Ian Pearson est le futurologue anglais qui a avancé l’idée de l’Homo optimus ou homme-machine. Il a notamment prédit que, d’ici à 2025, nous verrons apparaître dans les ménages aisés des robots destinés à un usage sexuel. Il a également affirmé que vers 2050, les accouplements humain-robot seront majoritaires. Du délire? Le chercheur est plutôt d’avis qu’une fois que nous serons habitués à une utilisation courante, dans nos maisons, de robots et de jouets sexuels intelligents, il ne sera pas si difficile de l’envisager. Le psychiatre et psychanalyste Serge Tisseron s’est prononcé sur le sujet dans le magazine Psychologies de janvier 2016. Selon lui, l’être humain a toujours tendance à prêter des intentions aux objets qui bougent. L’eau, la lune ou… les robots! «Nous allons d’autant plus projeter nos émotions sur [les robots] qu’ils seront capables de les interpréter et de nous répondre avec des mimiques et des intonations. Cela, joint aux services qu’ils nous rendront, fait que nous nous attacherons à eux.» À preuve? Les relations développées entre des militaires américains et des robots démineurs – alors que ce ne sont que de simples caisses métalliques montées sur chenilles! «Nous ressentons déjà de l’affection pour les objets inanimés – pensons à R2-D2, ajoute le Dr Pearson. Alors, imaginez qu’un robot ait été fabriqué en tenant compte de vos particularités et programmé pour vous obéir, pour vous stimuler aussi bien, sinon mieux, qu’un autre être humain…»

Dre Kathleen Richardson, chercheuse en éthique de la robotique à l’Université De Montfort, en Angleterre, est tellement préoccupée par le péril que représente l’interaction entre humains et machines qu’elle a lancé une campagne contre les robots sexuels. «Ces robots sont un produit dérivé du commerce du sexe et des inégalités entre les hommes et les femmes, dit-elle. Le sexe est utilisé comme une forme de violence contre les femmes. Et ce fantasme du robot sexuel représente un nouveau niveau de contrôle: une machine qui ne riposte pas.» L’anthropologue souligne par ailleurs que nous trouvons notre humanité à travers nos interactions avec les autres. «Nous nous dirigeons vers un contexte où ces interactions de la vraie vie sont remplacées par des rapports avec des machines, un contexte qui nous aliène et nous isole les uns des autres.»
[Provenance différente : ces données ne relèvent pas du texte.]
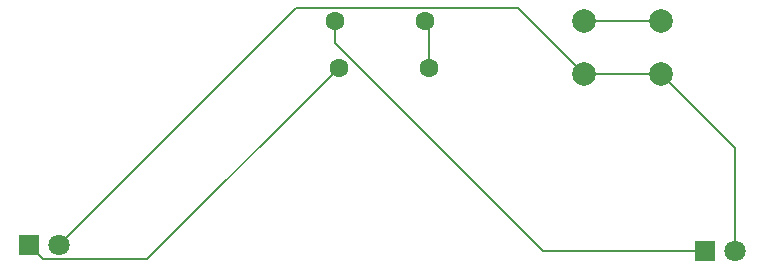
<source format=gbr>
%TF.GenerationSoftware,KiCad,Pcbnew,9.0.2*%
%TF.CreationDate,2025-05-31T15:25:19-05:00*%
%TF.ProjectId,first_pcb_project,66697273-745f-4706-9362-5f70726f6a65,rev?*%
%TF.SameCoordinates,Original*%
%TF.FileFunction,Copper,L1,Top*%
%TF.FilePolarity,Positive*%
%FSLAX46Y46*%
G04 Gerber Fmt 4.6, Leading zero omitted, Abs format (unit mm)*
G04 Created by KiCad (PCBNEW 9.0.2) date 2025-05-31 15:25:19*
%MOMM*%
%LPD*%
G01*
G04 APERTURE LIST*
%TA.AperFunction,ComponentPad*%
%ADD10C,1.800000*%
%TD*%
%TA.AperFunction,ComponentPad*%
%ADD11R,1.800000X1.800000*%
%TD*%
%TA.AperFunction,ComponentPad*%
%ADD12C,1.600000*%
%TD*%
%TA.AperFunction,ComponentPad*%
%ADD13C,2.000000*%
%TD*%
%TA.AperFunction,Conductor*%
%ADD14C,0.200000*%
%TD*%
G04 APERTURE END LIST*
D10*
%TO.P,D1,2,A*%
%TO.N,Net-(D1-A)*%
X96500000Y-72000000D03*
D11*
%TO.P,D1,1,K*%
%TO.N,Net-(D1-K)*%
X93960000Y-72000000D03*
%TD*%
D12*
%TO.P,R2,1*%
%TO.N,Net-(D1-K)*%
X120190000Y-57000000D03*
%TO.P,R2,2*%
%TO.N,Net-(BT1--)*%
X127810000Y-57000000D03*
%TD*%
%TO.P,R1,1*%
%TO.N,Net-(D2-K)*%
X119880000Y-53000000D03*
%TO.P,R1,2*%
%TO.N,Net-(BT1--)*%
X127500000Y-53000000D03*
%TD*%
D11*
%TO.P,D2,1,K*%
%TO.N,Net-(D2-K)*%
X151225000Y-72500000D03*
D10*
%TO.P,D2,2,A*%
%TO.N,Net-(D1-A)*%
X153765000Y-72500000D03*
%TD*%
D13*
%TO.P,SW1,1,1*%
%TO.N,Net-(BT1-+)*%
X141000000Y-53000000D03*
X147500000Y-53000000D03*
%TO.P,SW1,2,2*%
%TO.N,Net-(D1-A)*%
X141000000Y-57500000D03*
X147500000Y-57500000D03*
%TD*%
D14*
%TO.N,Net-(BT1-+)*%
X141000000Y-53000000D02*
X147500000Y-53000000D01*
%TO.N,Net-(D1-K)*%
X95161000Y-73201000D02*
X103989000Y-73201000D01*
X93960000Y-72000000D02*
X95161000Y-73201000D01*
X103989000Y-73201000D02*
X120190000Y-57000000D01*
%TO.N,Net-(D1-A)*%
X141000000Y-57500000D02*
X147500000Y-57500000D01*
X116601000Y-51899000D02*
X96500000Y-72000000D01*
X153765000Y-63765000D02*
X147500000Y-57500000D01*
X135399000Y-51899000D02*
X116601000Y-51899000D01*
X141000000Y-57500000D02*
X135399000Y-51899000D01*
X153765000Y-72500000D02*
X153765000Y-63765000D01*
%TO.N,Net-(BT1--)*%
X127810000Y-53310000D02*
X127500000Y-53000000D01*
%TO.N,Net-(D2-K)*%
X119880000Y-54880000D02*
X119880000Y-53000000D01*
%TO.N,Net-(BT1--)*%
X127810000Y-57000000D02*
X127810000Y-53310000D01*
%TO.N,Net-(D2-K)*%
X137500000Y-72500000D02*
X119880000Y-54880000D01*
X151225000Y-72500000D02*
X137500000Y-72500000D01*
%TD*%
M02*

</source>
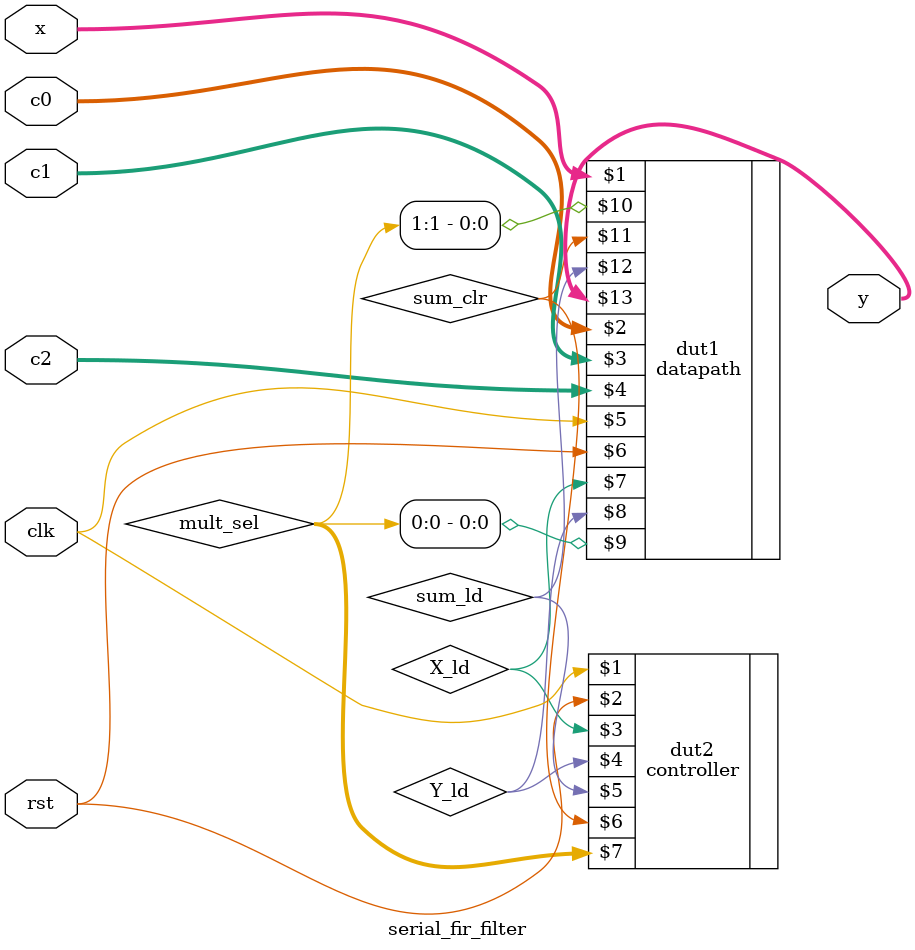
<source format=v>
module serial_fir_filter(
		input clk,rst,
		input [11:0] c0,c1,c2,x,
		output [24:0] y
);
      //mult_s0,mult_s1,
		wire X_ld,Y_ld,sum_ld,sum_clr;
		wire [1:0] mult_sel;
		datapath dut1 (x,c0,c1,c2,clk,rst,X_ld,Y_ld,mult_sel[0],mult_sel[1],sum_clr,sum_ld,y);
		controller dut2 (clk,rst,X_ld,Y_ld,sum_ld,sum_clr,mult_sel);
endmodule
</source>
La conseillère en relations de couple Vena Ramphal pense que ces dangers sont également présents du côté de la réalité virtuelle. «Le casque Oculus Rift est bien nommé, note-t-elle. [En anglais, rift signifie division, fossé, faille.] La réalité virtuelle crée un clivage entre corps et expérience, ce qui est fondamentalement opposé au sexe. Oui, les femmes peuvent expérimenter, virtuellement, des situations sexuelles et des fantasmes qu’elles ne vivraient pas autrement dans leur chambre à coucher. Mais si le décalage entre expérience virtuelle et charnelle creuse un fossé entre les deux univers plutôt que de bâtir une frontière perméable, à quoi cela peut-il bien rimer? Nous sommes des êtres en chair et en os qui vivent dans la réalité, et il nous faut assumer la responsabilité de nos expériences réelles dans notre vie réelle.»

L’exploration sexuelle prendra on ne sait quelles nouvelles formes en ce XXIe siècle où les femmes expriment ce qu’elles veulent et, souvent, l’orchestrent. Mais une chose est sûre, certains développements technologiques semblent prêts à nous emmener au septième ciel… et même au-delà!